### TASK REQUIREMENTS
Extract every line of the records below that contains the string "instances", and copy each one unchanged.

Region annotation items

-- -- --

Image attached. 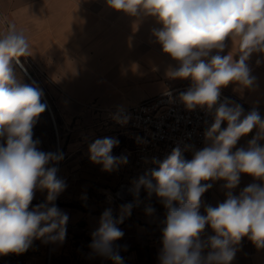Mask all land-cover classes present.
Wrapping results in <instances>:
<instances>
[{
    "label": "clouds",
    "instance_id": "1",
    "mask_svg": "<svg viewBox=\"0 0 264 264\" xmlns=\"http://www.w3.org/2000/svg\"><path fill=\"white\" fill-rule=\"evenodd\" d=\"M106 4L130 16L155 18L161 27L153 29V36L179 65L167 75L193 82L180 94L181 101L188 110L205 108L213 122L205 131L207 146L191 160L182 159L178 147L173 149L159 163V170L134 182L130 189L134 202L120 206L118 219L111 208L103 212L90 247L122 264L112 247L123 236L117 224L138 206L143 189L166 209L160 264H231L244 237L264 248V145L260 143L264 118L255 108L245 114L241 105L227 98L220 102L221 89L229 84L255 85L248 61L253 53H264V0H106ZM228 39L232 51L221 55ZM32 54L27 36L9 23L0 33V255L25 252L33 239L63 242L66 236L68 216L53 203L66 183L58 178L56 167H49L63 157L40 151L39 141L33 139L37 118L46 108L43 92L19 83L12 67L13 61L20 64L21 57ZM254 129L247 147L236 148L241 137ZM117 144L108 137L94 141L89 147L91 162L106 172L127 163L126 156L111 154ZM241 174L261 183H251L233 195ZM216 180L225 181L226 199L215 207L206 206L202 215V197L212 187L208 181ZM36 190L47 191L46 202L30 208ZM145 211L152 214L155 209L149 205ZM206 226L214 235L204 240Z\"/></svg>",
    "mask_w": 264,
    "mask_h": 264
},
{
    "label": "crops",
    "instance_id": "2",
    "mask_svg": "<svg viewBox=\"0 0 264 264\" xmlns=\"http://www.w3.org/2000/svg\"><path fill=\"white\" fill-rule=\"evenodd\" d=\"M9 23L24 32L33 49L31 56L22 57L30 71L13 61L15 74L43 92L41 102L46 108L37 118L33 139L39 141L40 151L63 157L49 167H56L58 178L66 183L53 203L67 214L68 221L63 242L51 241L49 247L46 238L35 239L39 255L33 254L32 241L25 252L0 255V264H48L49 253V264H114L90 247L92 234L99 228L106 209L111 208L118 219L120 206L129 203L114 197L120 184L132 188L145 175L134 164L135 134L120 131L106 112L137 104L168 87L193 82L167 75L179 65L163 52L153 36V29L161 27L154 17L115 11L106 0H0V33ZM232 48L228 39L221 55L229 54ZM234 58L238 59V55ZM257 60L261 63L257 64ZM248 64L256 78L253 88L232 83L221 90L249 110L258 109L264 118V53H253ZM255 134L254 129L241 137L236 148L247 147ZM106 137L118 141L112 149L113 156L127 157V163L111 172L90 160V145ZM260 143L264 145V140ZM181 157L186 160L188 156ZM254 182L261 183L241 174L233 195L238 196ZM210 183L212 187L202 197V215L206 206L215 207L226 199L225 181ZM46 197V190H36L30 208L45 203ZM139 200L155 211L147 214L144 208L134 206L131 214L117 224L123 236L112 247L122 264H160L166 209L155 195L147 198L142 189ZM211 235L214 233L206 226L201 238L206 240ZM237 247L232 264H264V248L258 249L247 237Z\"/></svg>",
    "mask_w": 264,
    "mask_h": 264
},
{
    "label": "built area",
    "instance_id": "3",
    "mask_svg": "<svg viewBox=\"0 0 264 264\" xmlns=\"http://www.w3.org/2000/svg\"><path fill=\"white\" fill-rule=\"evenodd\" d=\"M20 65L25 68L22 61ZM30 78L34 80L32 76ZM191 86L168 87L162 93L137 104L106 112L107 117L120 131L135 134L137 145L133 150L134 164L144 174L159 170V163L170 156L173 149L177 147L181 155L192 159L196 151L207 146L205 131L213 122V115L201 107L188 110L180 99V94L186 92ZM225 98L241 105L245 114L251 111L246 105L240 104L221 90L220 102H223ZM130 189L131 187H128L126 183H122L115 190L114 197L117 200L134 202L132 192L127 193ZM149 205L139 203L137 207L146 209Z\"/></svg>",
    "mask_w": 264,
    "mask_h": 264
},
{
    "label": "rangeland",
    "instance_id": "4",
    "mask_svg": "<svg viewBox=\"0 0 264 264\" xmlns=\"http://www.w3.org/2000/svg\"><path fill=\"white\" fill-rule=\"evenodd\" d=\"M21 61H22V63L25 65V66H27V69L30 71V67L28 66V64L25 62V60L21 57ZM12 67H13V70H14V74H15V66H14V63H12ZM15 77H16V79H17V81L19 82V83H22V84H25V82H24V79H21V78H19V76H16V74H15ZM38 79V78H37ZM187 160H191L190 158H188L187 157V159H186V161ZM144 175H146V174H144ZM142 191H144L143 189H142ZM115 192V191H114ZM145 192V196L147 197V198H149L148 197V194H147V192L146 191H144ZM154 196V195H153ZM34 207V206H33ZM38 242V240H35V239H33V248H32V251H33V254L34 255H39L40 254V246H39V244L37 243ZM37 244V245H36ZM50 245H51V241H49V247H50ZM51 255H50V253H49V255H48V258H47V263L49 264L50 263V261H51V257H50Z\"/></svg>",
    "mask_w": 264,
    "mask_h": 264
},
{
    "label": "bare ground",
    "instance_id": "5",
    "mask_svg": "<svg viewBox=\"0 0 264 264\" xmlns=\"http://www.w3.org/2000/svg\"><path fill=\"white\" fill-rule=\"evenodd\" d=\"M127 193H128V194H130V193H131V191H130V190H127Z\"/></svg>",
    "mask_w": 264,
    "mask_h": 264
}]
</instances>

-- -- --

### EXERCISE SOLUTION
Wrapping results in <instances>:
<instances>
</instances>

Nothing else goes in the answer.